Outro fato esquecido é que muitos fabricantes, por terem atingido metas de eficiência energética e adoção de sistemas de segurança que foram prescritos pelos programas Inovar-Auto e Rota 2030, já ganharam direito a descontos de IPI, portanto já estariam recolhendo menos do que prescrevem as alíquotas atuais, mas nem por isto repassam tais ganhos aos preços.
Sem nenhuma redução de IPI os fabricantes já dão descontos maiores por meio do faturamento direto ao cliente, seja ele pessoa física ou uma empresa. No site da Fiat o Mobi mais barato, versão Like, de R$ 81 mil sai por R$ 70 mil no Programa Acesse Fiat. O desconto de R$ 11 mil no preço com IPI atual a 5,27% é mais que o dobro da redução de R$ 4 mil que viria com o IPI zerado.
Não é à toa que, no primeiro semestre deste ano, quase 94% das vendas somadas de Fiat Mobi e Renault Kwid foram feitas por faturamento direto da fábrica ao cliente final, para tornar o produto mais barato ao eliminar os impostos que seriam cobrados no faturamento à concessionária e depois ao consumidor.
Além de empresas e grandes frotistas, como locadoras, pessoas físicas também estão comprando carros por faturamento direto, para pagar menos, por isto o canal conhecido como venda direta, no primeiro semestre, correspondeu à metade das vendas de veículos no País – o maior porcentual registrado nos últimos anos.
A conclusão é que, caso o IPI seja de fato zerado para alguns carros, caberia ao governo obrigar os fabricantes a dar como contrapartida descontos maiores nos preços, acima da redução do imposto, pois as empresas já estão fazendo isto.
Poucos modelos beneficiados
VW Polo Track (Foto: Divulgação/VW)
Ao contrário do que ocorreu nas primeiras duas décadas dos anos 2000, desta vez não seriam muitos os modelos beneficiados pelo possível corte de imposto. Os seis modelos hatchback mais vendidos do mercado, que têm versões com motor 1.0 aspirados que poderiam ter o IPI zerado, juntos registraram 232,5 mil emplacamentos no primeiro semestre, o equivalente a 20,5% do total de 1,1 milhão de veículos leves emplacados no período.
Pela ordem são eles: Volkswagen Polo Track, Fiat Argo, Hyundai HB20, Chevrolet Onix, Fiat Mobi e Renault Kwid. Isto mesmo: os dois carros mais baratos do mercado são atualmente os menos vendidos na lista dos seis mais. E fora estes dois estão contabilizadas todas as versões dos demais, incluindo algumas com motores turboflex, o que puxa os números para cima.
As vendas diretas destes modelos são altas, somaram 161,2 mil unidades no primeiro semestre, ou 69,3% dos emplacamentos dos seis, porcentual bastante acima dos 50,3% do mercado total.
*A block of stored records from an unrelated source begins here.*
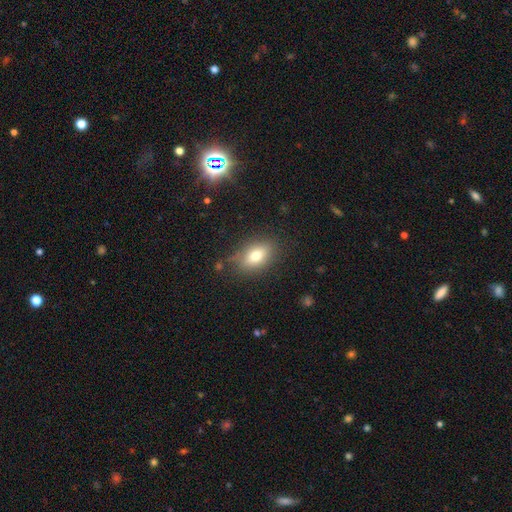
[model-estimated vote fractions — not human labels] Morphology: type=smooth (71%); roundness=in between (79%); merging=none (79%).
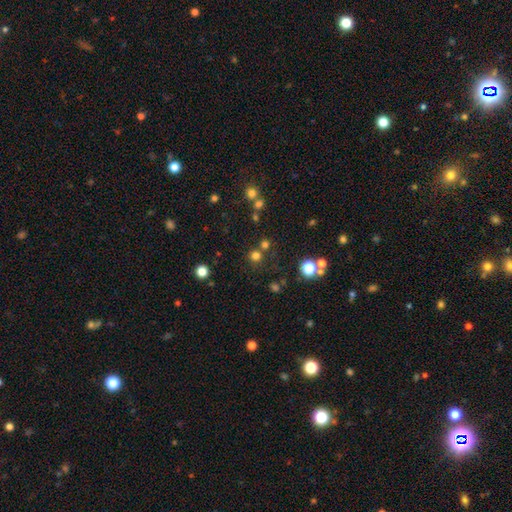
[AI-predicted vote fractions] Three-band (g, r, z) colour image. It shows a smooth galaxy with no disk features (70%) that is round (93%). Merging: none (75%).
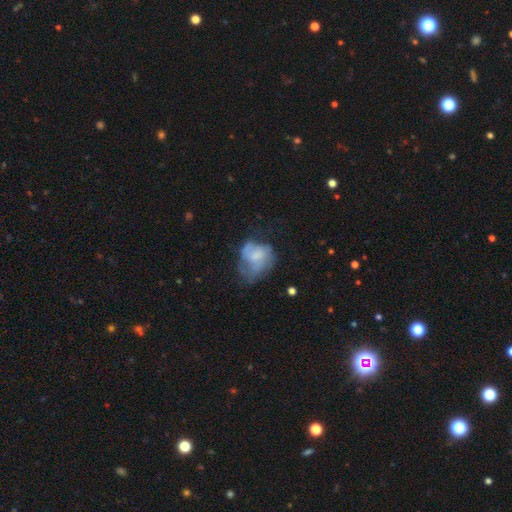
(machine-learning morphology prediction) A smooth galaxy with no disk features (52%) that is in between round and cigar-shaped (55%). Merging: major disturbance (38%).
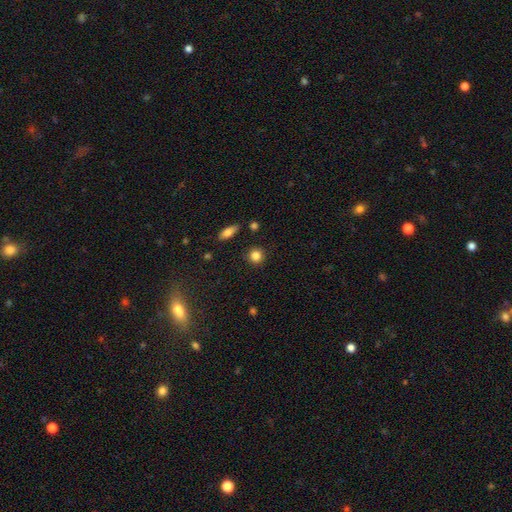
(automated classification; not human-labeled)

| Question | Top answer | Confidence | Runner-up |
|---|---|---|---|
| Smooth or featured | smooth | 84% | star or artifact (10%) |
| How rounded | round | 90% | in between (9%) |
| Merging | none | 89% | minor disturbance (7%) |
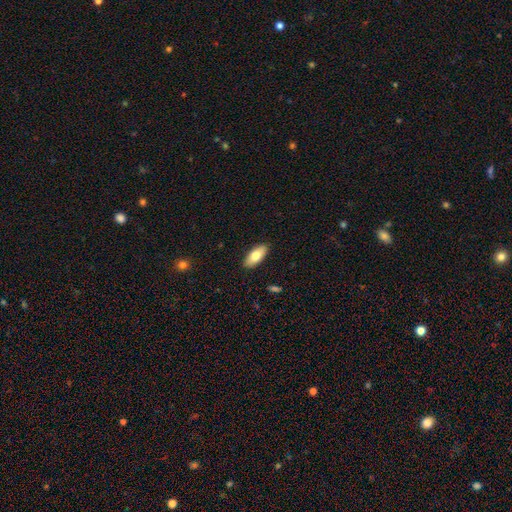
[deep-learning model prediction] Smooth or featured: smooth — 76% (featured or disk — 18%)
How rounded: in between — 87% (cigar-shaped — 11%)
Merging: none — 89% (minor disturbance — 8%)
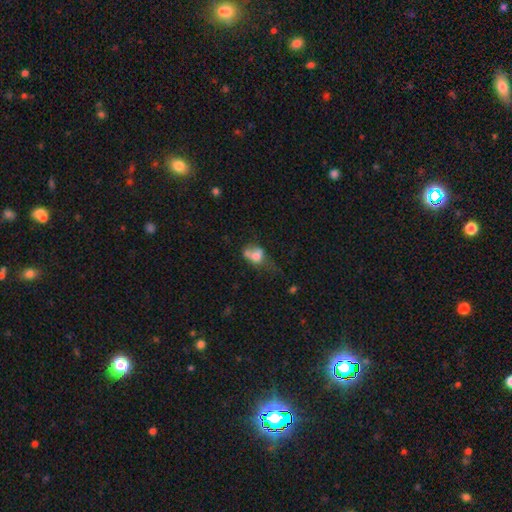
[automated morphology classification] The model was most divided on "merging": merger: 39%, major disturbance: 21%, none: 21%, minor disturbance: 19%. More confident: smooth or featured — smooth (63%); how rounded — in between (61%).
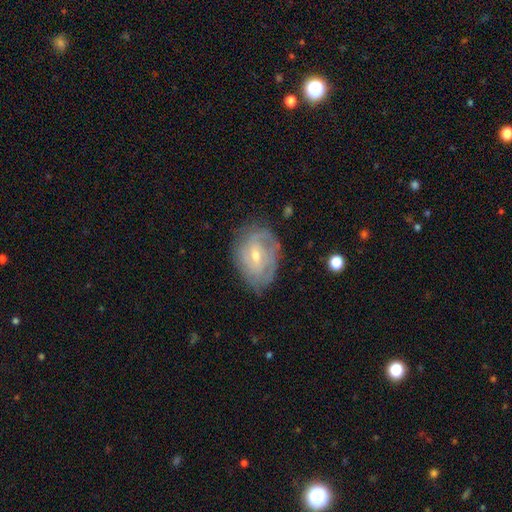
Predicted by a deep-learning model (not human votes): Smooth or featured? Predicted: featured or disk (p=0.75). Edge-on disk? Predicted: no (p=0.96). Bar? Predicted: weak (p=0.52). Spiral arms? Predicted: yes (p=0.86). Spiral winding? Predicted: tight (p=0.55). Spiral arm count? Predicted: can't tell (p=0.40). Bulge size? Predicted: small (p=0.54). Merging? Predicted: none (p=0.68).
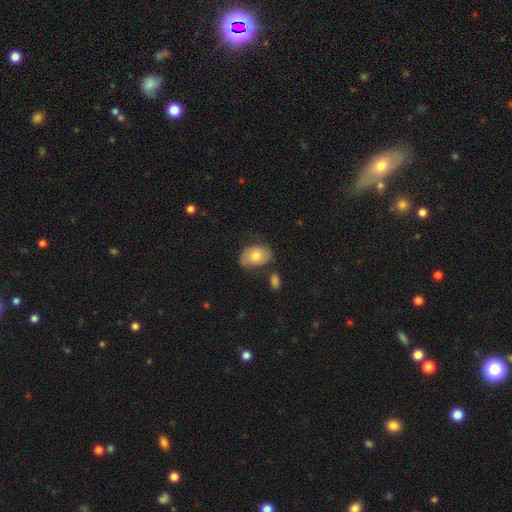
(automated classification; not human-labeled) A smooth galaxy with no disk features (65%) that is in between round and cigar-shaped (83%). Merging: none (62%).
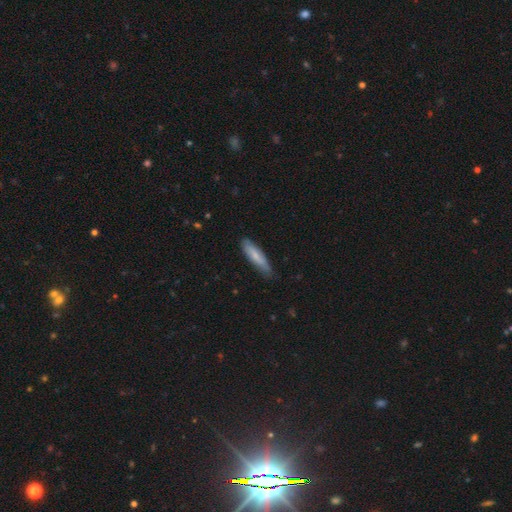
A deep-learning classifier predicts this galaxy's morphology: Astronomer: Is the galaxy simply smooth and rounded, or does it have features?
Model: smooth — 72%.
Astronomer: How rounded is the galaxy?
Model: cigar-shaped — 70%.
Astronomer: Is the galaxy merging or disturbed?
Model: none — 73%.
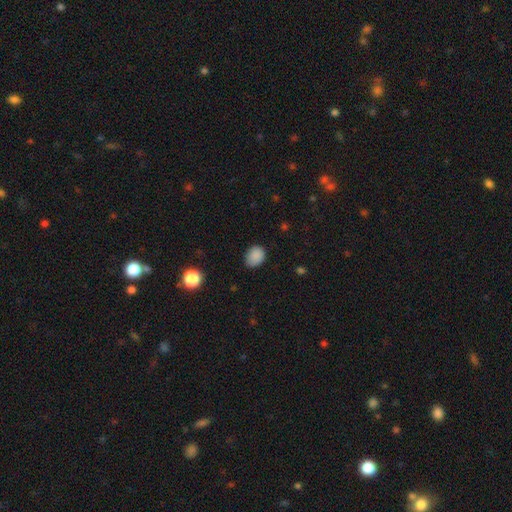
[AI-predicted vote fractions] smooth_or_featured: smooth (p=0.87) [alt: star or artifact p=0.10]
how_rounded: in between (p=0.55) [alt: round p=0.44]
merging: none (p=0.70) [alt: minor disturbance p=0.24]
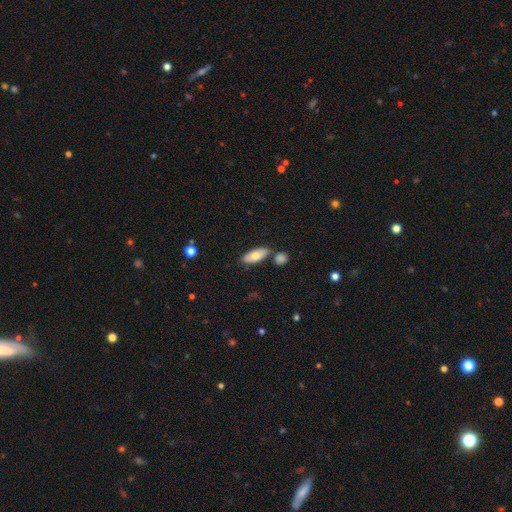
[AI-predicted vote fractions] Smooth or featured?
  - smooth: 72% *
  - featured or disk: 22%
  - star or artifact: 6%
How rounded?
  - in between: 79% *
  - cigar-shaped: 18%
  - round: 3%
Merging?
  - none: 76% *
  - minor disturbance: 12%
  - merger: 10%
  - major disturbance: 3%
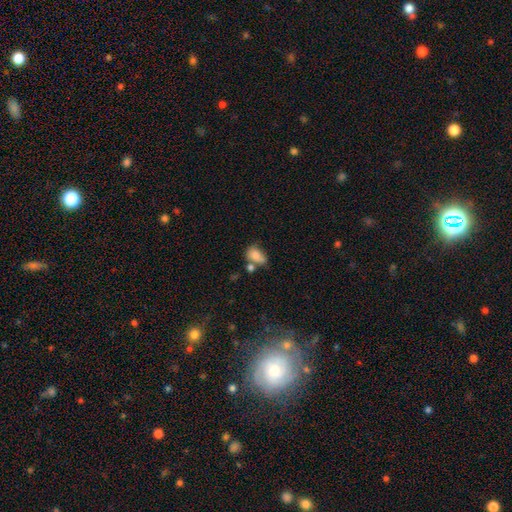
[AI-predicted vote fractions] This is likely a smooth galaxy (79%). How rounded: clearly in between (81%). Merging: marginally none (34%).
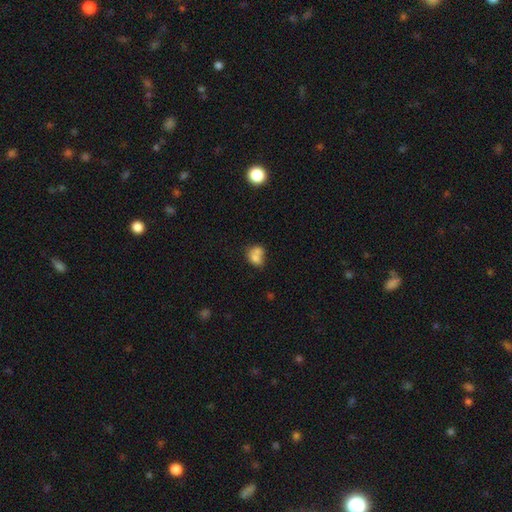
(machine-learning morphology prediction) Smooth or featured: smooth — 72% (featured or disk — 18%)
How rounded: in between — 52% (round — 47%)
Merging: merger — 60% (none — 23%)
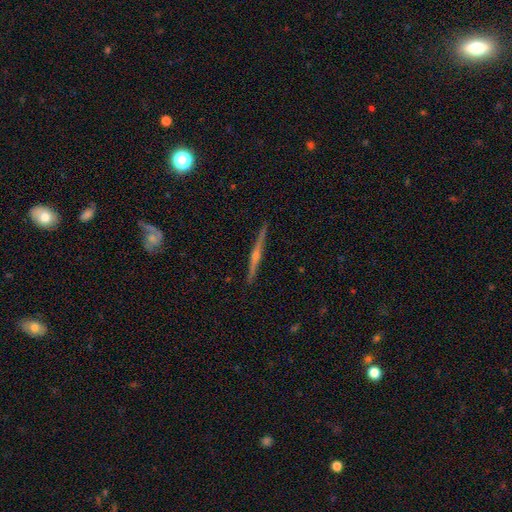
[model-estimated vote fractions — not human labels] Smooth or featured: featured or disk — 81% (smooth — 13%)
Edge-on disk: yes — 98% (no — 2%)
Edge-on bulge: rounded — 85% (none — 10%)
Merging: none — 92% (minor disturbance — 6%)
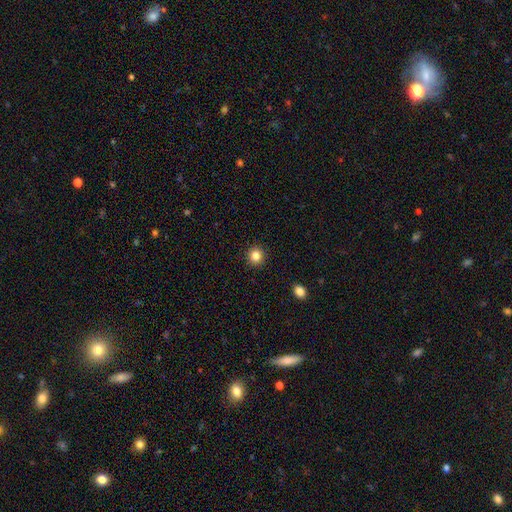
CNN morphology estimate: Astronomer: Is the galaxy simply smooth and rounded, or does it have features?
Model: smooth — 84%.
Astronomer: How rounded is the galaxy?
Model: round — 90%.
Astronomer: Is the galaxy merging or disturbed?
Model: none — 92%.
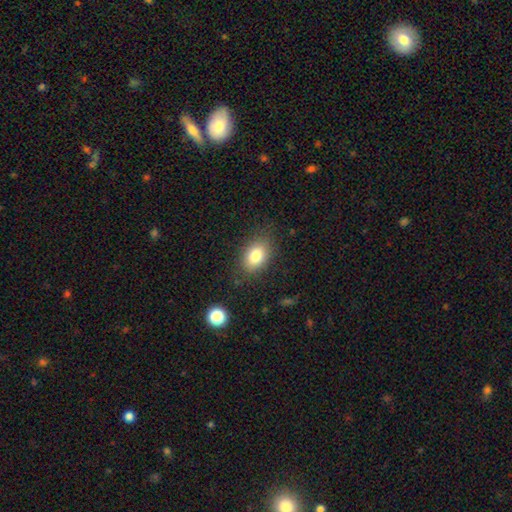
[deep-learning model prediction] Smooth or featured? Predicted: smooth (p=0.81). How rounded? Predicted: in between (p=0.82). Merging? Predicted: none (p=0.82).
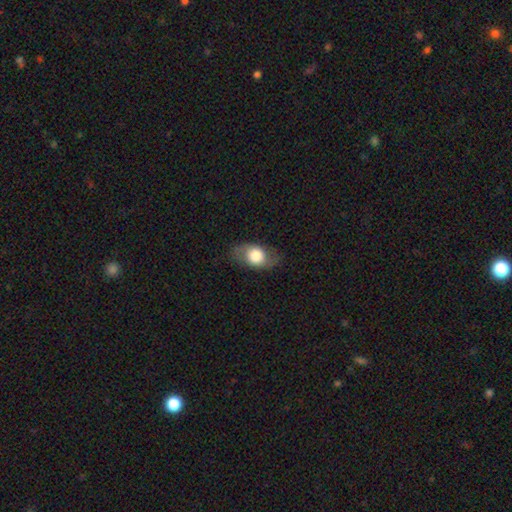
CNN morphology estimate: Smooth or featured? smooth (59%)
How rounded? in between (76%)
Merging? none (79%)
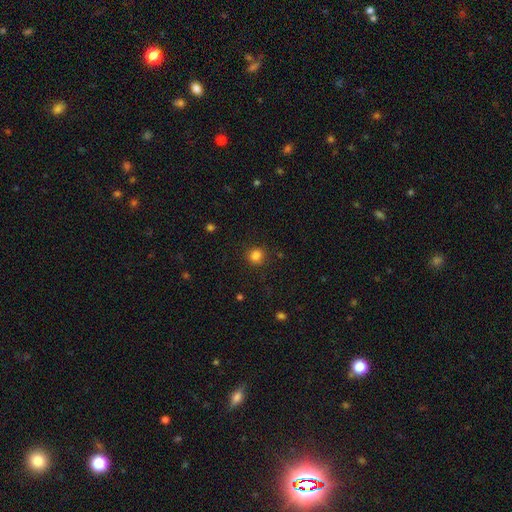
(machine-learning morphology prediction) This is clearly a smooth galaxy (83%). How rounded: clearly round (90%). Merging: clearly none (88%).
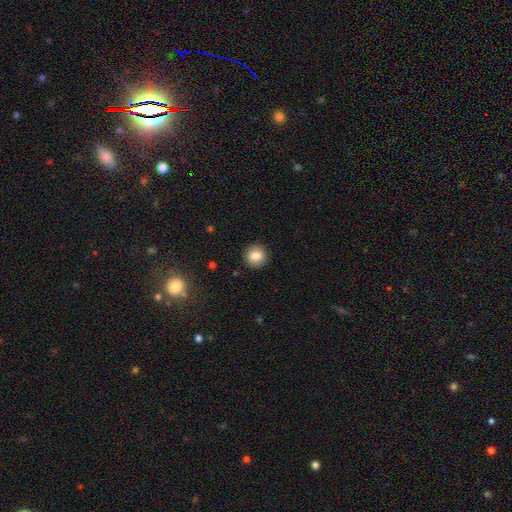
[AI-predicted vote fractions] Smooth or featured?
  - smooth: 84% *
  - star or artifact: 10%
  - featured or disk: 7%
How rounded?
  - round: 91% *
  - in between: 8%
  - cigar-shaped: 1%
Merging?
  - none: 91% *
  - minor disturbance: 6%
  - major disturbance: 2%
  - merger: 1%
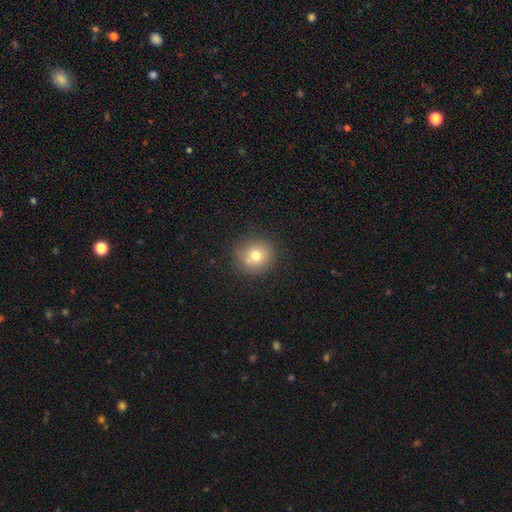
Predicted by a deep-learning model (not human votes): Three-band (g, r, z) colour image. It shows a smooth galaxy with no disk features (72%) that is round (88%). Merging: none (74%).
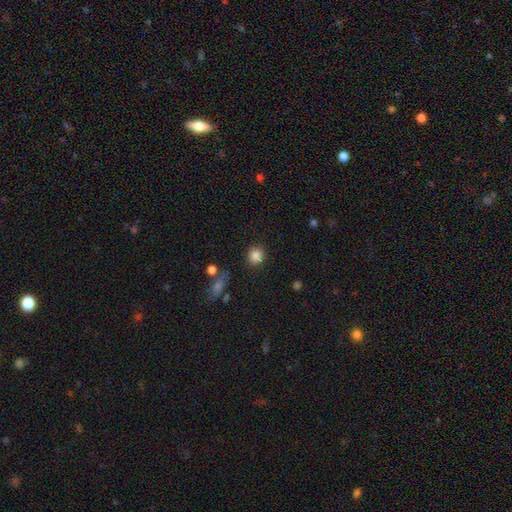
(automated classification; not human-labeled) The model was most divided on "smooth or featured": smooth: 86%, star or artifact: 10%, featured or disk: 4%. More confident: how rounded — round (88%); merging — none (87%).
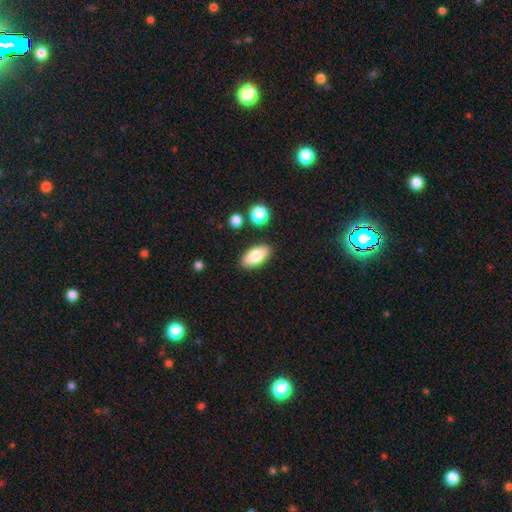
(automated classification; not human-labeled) This appears to be a smooth galaxy with no disk features (80%) that is in between round and cigar-shaped (89%). Merging: none (86%).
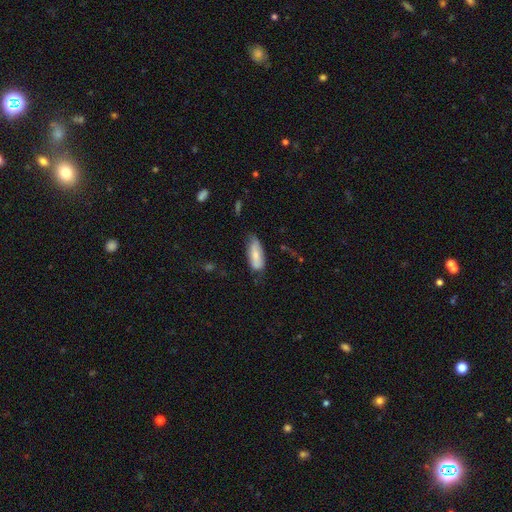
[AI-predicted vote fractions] Smooth or featured?
  - smooth: 72% *
  - featured or disk: 22%
  - star or artifact: 6%
How rounded?
  - in between: 72% *
  - cigar-shaped: 26%
  - round: 2%
Merging?
  - none: 58% *
  - minor disturbance: 32%
  - major disturbance: 7%
  - merger: 3%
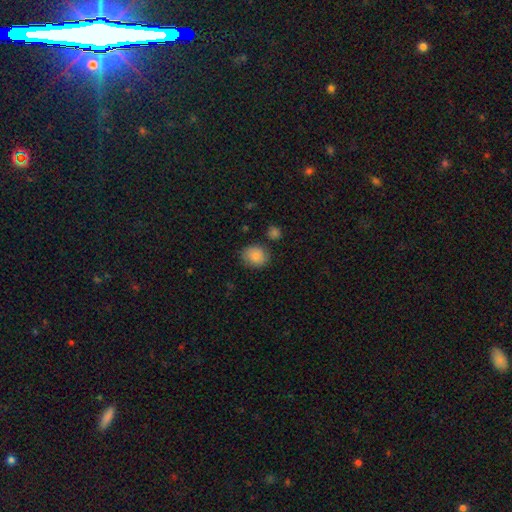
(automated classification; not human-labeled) This appears to be a smooth galaxy with no disk features (85%) that is round (70%). Merging: none (80%).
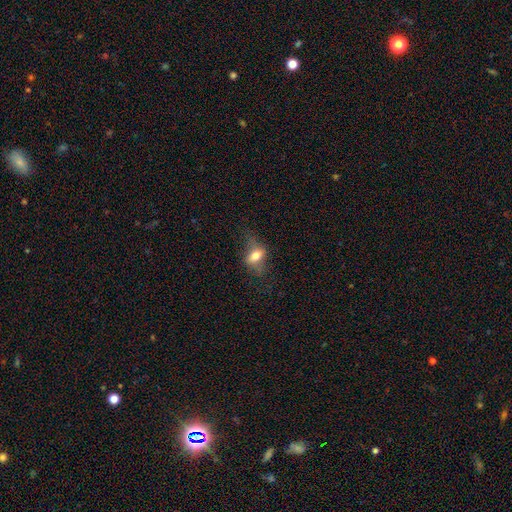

O porcentual de vendas diretas de cada um destes seis no semestre é liderado por Mobi e Kwid, com 93,8%, seguido por Argo com 74,4%, Polo com 63,1%, HB20 com 56,7% e Onix com 44,3%.
Estes índices indicam que todos estes carros já estão sendo vendidos por preços abaixo da tabela e, portanto, os maiores beneficiários de uma possível redução do IPI seriam pessoas jurídicas, empresas e locadoras que compram esses veículos por faturamento direto já com descontos generosos.
Algumas pessoas familiarizadas com as negociações em torno do IPI Verde esperavam que a portaria fosse publicada na semana passada. Não aconteceu. Desconfia-se que a legislação não é do interesse de todos os fabricantes nem da Fazenda, que encontra dificuldades em fechar as contas públicas.
No cenário atual será difícil ao governo justificar qualquer corte de imposto sem a devida compensação, o que poderá onerar ainda mais carros de preços e tecnologia superiores. Seria um efeito colateral que tornaria produtos melhores ainda mais distantes da maioria da população, em benefício de alguns dos piores carros mais caros do mundo, que só podem ser chamados de populares para construir uma farsa histórica.